Oggi, 21 gennaio 2019 è il Blue Monday, il giorno più triste dell’anno: ecco alcuni consigli per superarlo

Ogni terzo lunedì di gennaio, secondo gli esperti cade il Blue Monday, ovvero il giorno più triste dell’anno. E’ un giorno associato a cattivo umore e tristezza e in effetti ci sono molti fattori che incentivano questo malessere.
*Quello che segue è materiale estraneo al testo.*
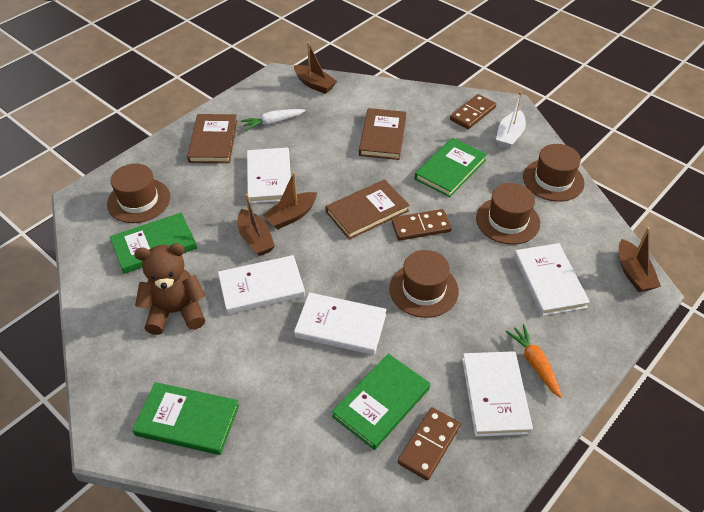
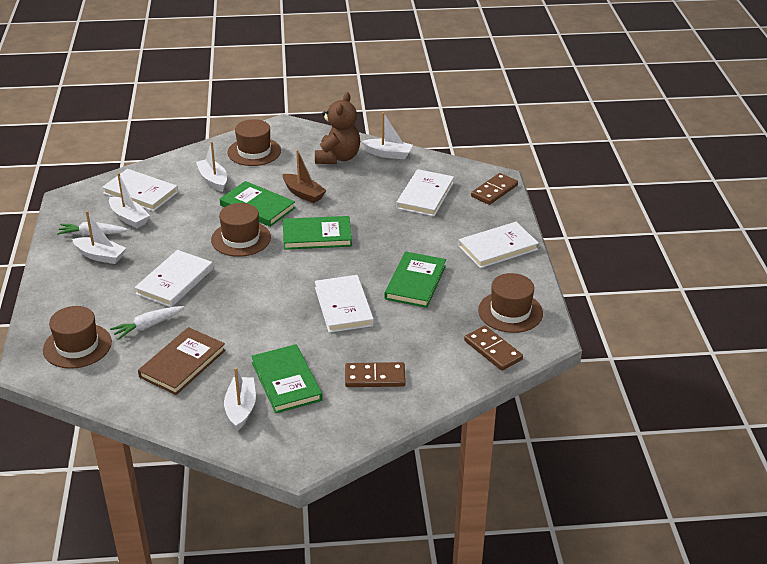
brown boat: 4 -> 1
brown book: 3 -> 1
orange carrot: 1 -> 0
white boat: 1 -> 5
white carrot: 1 -> 2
Le luci di Natale ormai sono spente, i ricordi sono invece sempre più accesi e i chili in più dovuti alle feste si fanno sentire. A questo si aggiunge il peso della routine e la necessità di darsi da fare. A identificare questo giorno, nel 2005 è stato il dottor Cliff Arnall, psicologo dell’Università di Cardiff, con una formula matematica che incrociava alcune variabili. Tra queste il meteo, i sensi di colpa per il Natale e il calo motivazionale. Il Blue Monday cade proprio in inverno, come conseguenza della nota depressione invernale che avvolge tutti. L’inverno è la stagione in cui ci si sente più stanchi e lo conferma anche una recente ricerca, “Vita ed Energia: i bioritmi degli italiani”, condotta da Astra Ricerche e promossa da Almond Board of California. Meno di un intervistato su 5 ha dichiarato di sentirsi carico di energie come in primavera o in estate.

Ecco le soluzioni

Gli esperti però hanno promosso una serie di accorgimenti che possono aiutare a superare tale torpore. Ecco cosa si potrebbe fare:

  • Attività fisica
  • Uscire con gli amici
  • Concedersi qualche sfizio a tavola; in questo caso può essere utile cambiare la dieta inserendo alcuni nutrienti che possono far diminuire la stanchezza: ad esempio le mandorle che contengono niacina (vitamina B3), acido folico, ferro, riboflavina (vitamina B2) e magnesio; o uova e cereali integrali, che contengono sostanze che aiutano la produzione di seratonina, l’ormone del benessere del nostro cervello.

Si potrebbe però anche trovare una soluzione molto più semplice: abbracciarsi. Gli abbracci sono un vero e proprio rimedio universale. A spiegarlo l’esperto Francesco Bruno dell’Università Sapienza di Roma, autore insieme a Sonia Canterini di “La scienza degli abbracci”. La salute con gli abbracci migliora notevolmente: si produce ossitocina, si riducono i livelli di stress, si prevengono i problemi cardiovascolari e le infezioni. Si possono sprigionare così notevoli emozioni positive. Inoltre il 21 gennaio cade anche la Giornata degli Abbracci e si può ottimizzare la cosa, unendo il problema alla soluzione.